La [9] produit un courrier du 15 octobre 2021 qu’elle a adressé à la société [C] TP et qui a été réceptionné par cette dernière le 19 octobre 2021, par lequel elle lui transmet des copies de la déclaration de maladie professionnelle et du certificat médical initial, lui indique que des investigations sont nécessaires, l’invite à renseigner sous 30 jours un questionnaire sur le site internet [5], l’informe qu’elle aura la possibilité de consulter les pièces et de formuler des observations du 14 janvier au 25 janvier 2022 sur le site internet [5] et qu’au-delà, le dossier sera consultable jusqu’à sa décision qui lui sera adressée au plus tard le 3 février 2022. Elle justifie en outre que l’employeur a validé le 10 novembre 2011 le questionnaire qu’il a renseigné sur le site internet [5], a été mis en mesure de consulter le dossier et de présenter des observations du 14 janvier au 25 janvier 2022 inclus, et a consulté le dossier les 14 et 24 janvier 2022.
Ce faisant, la caisse a satisfait à son obligation d’information, étant observé que la circonstance que cette information a été faite avant la fin de l’instruction n’a aucune incidence sur l’entièreté de l’information transmise. Il n’y a pas non plus de manquement sur ce point.
Enfin, la décision de prise en charge de la maladie au titre de la législation professionnelle a été prise par la [9] le 26 janvier 2022, soit après l’expiration du délai de 10 jours francs ouvert à la société [C] TP pour consulter le dossier et faire connaître ses observations, de sorte que la [9] a satisfait aux obligations mises à sa charge par l’article R.461-9 du code de la sécurité sociale qui prévoit uniquement que l’employeur, une fois expiré ce délai de 10 francs, peut consulter le dossier tant que la caisse n’a pas statué et n’interdit pas à cette dernière de statuer avant le terme du délai de 120 jours francs.

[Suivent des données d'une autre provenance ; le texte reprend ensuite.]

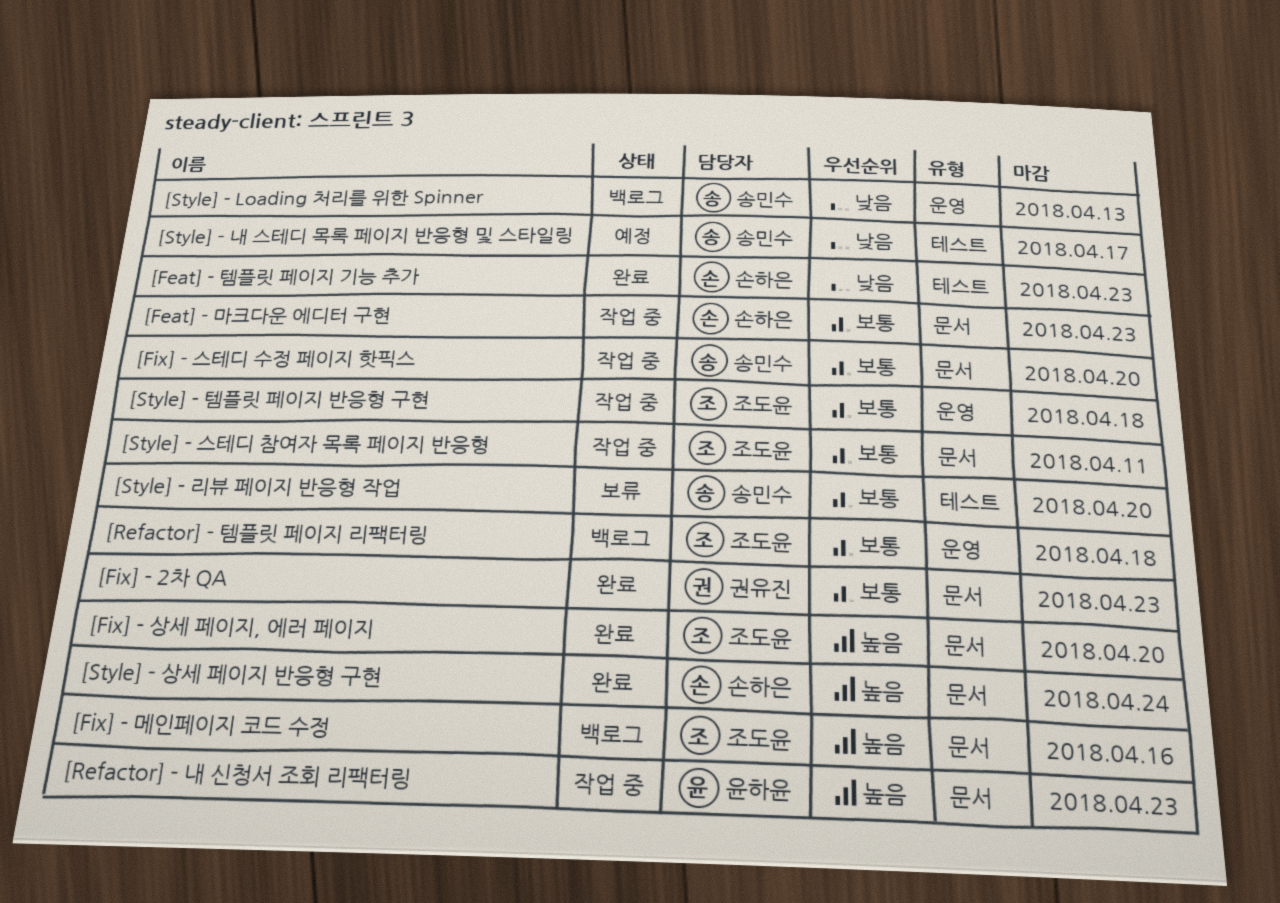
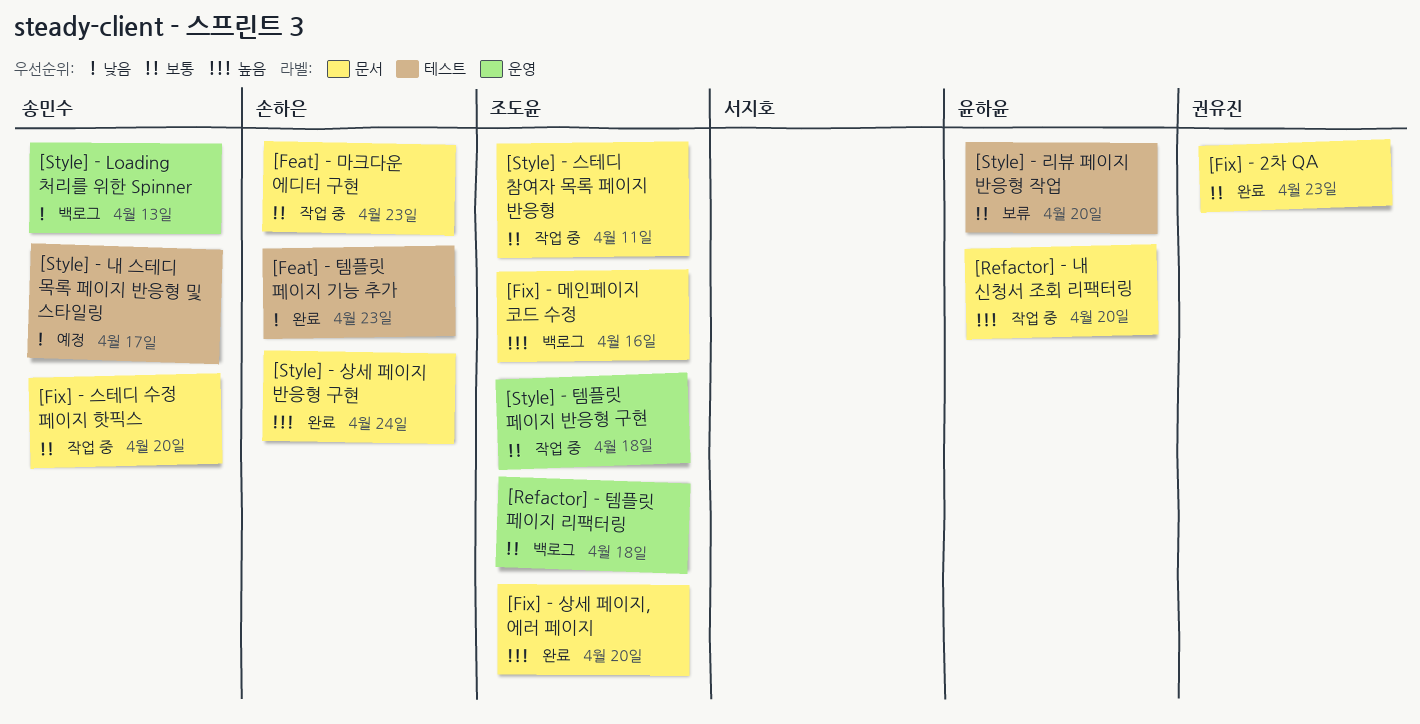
[Refactor] - 내 신청서 조회 리팩터링, due: Apr 23 -> Apr 20
[Style] - 리뷰 페이지 반응형 작업, owner: 송민수 -> 윤하윤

Au vu de ces éléments, il n’est pas avéré de manquement de la [9] à son obligation d’information et au principe du contradictoire. Dès lors, la décision de prise en charge de la maladie au titre de la législation professionnelle est opposable à la société. Le jugement déféré sera infirmé sur ce point.
Sur les frais de l’instance
En application de l’article 696 du code de procédure civile, la partie perdante est condamnée aux dépens. Suivant l’article 700 du code de procédure civile, le juge condamne la partie tenue aux dépens ou qui perd son procès à payer à l’autre partie la somme qu’il détermine, au titre des frais exposés et non compris dans les dépens ; dans tous les cas, le juge tient compte de l’équité ou de la situation économique de la partie condamnée et il peut, même d’office, pour des raisons tirées des mêmes considérations, dire qu’il n’y a pas lieu à ces condamnations.

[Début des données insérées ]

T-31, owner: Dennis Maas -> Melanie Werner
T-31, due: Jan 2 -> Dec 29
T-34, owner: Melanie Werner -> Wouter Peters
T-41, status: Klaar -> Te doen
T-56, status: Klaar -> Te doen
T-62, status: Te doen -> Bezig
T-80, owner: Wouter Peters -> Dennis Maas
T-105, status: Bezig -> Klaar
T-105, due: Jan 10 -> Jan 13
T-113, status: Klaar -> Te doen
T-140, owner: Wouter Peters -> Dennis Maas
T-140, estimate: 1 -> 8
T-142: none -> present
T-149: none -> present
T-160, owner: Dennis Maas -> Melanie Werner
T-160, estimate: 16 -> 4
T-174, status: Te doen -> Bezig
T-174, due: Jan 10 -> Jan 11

Les dispositions du jugement déféré relatives aux dépens seront infirmées et la société [C] TP sera condamnée aux dépens de première instance et d’appel ainsi qu’à payer à la [9] une somme de 1.000 € en application de l’article 700 du code de procédure civile et déboutée de sa demande de ce chef.
PAR CES MOTIFS
La cour d’appel, statuant après débats en audience publique, par décision contradictoire et en dernier ressort,
Infirme en toutes ses dispositions le jugement rendu le 14 octobre 2022 par le pôle social du tribunal judiciaire de Mont de Marsan,
Statuant de nouveau et y ajoutant,
Dit opposable à la société [C] TP la décision de la [9] du 26 janvier 2022 de prendre en charge au titre de la législation professionnelle la maladie déclarée par M. [X] [J] en date du 1er octobre 2021,
Condamne la société [C] TP à payer à la [9] la somme de 1.000 € en application de l’article 700 du code de procédure civile et la déboute de sa demande de ce chef,
Condamne la société [C] TP aux dépens de première instance et d’appel.
Arrêt signé par Madame CAUTRES, Présidente, et par Madame LAUBIE, greffière, à laquelle la minute de la décision a été remise par le magistrat signataire.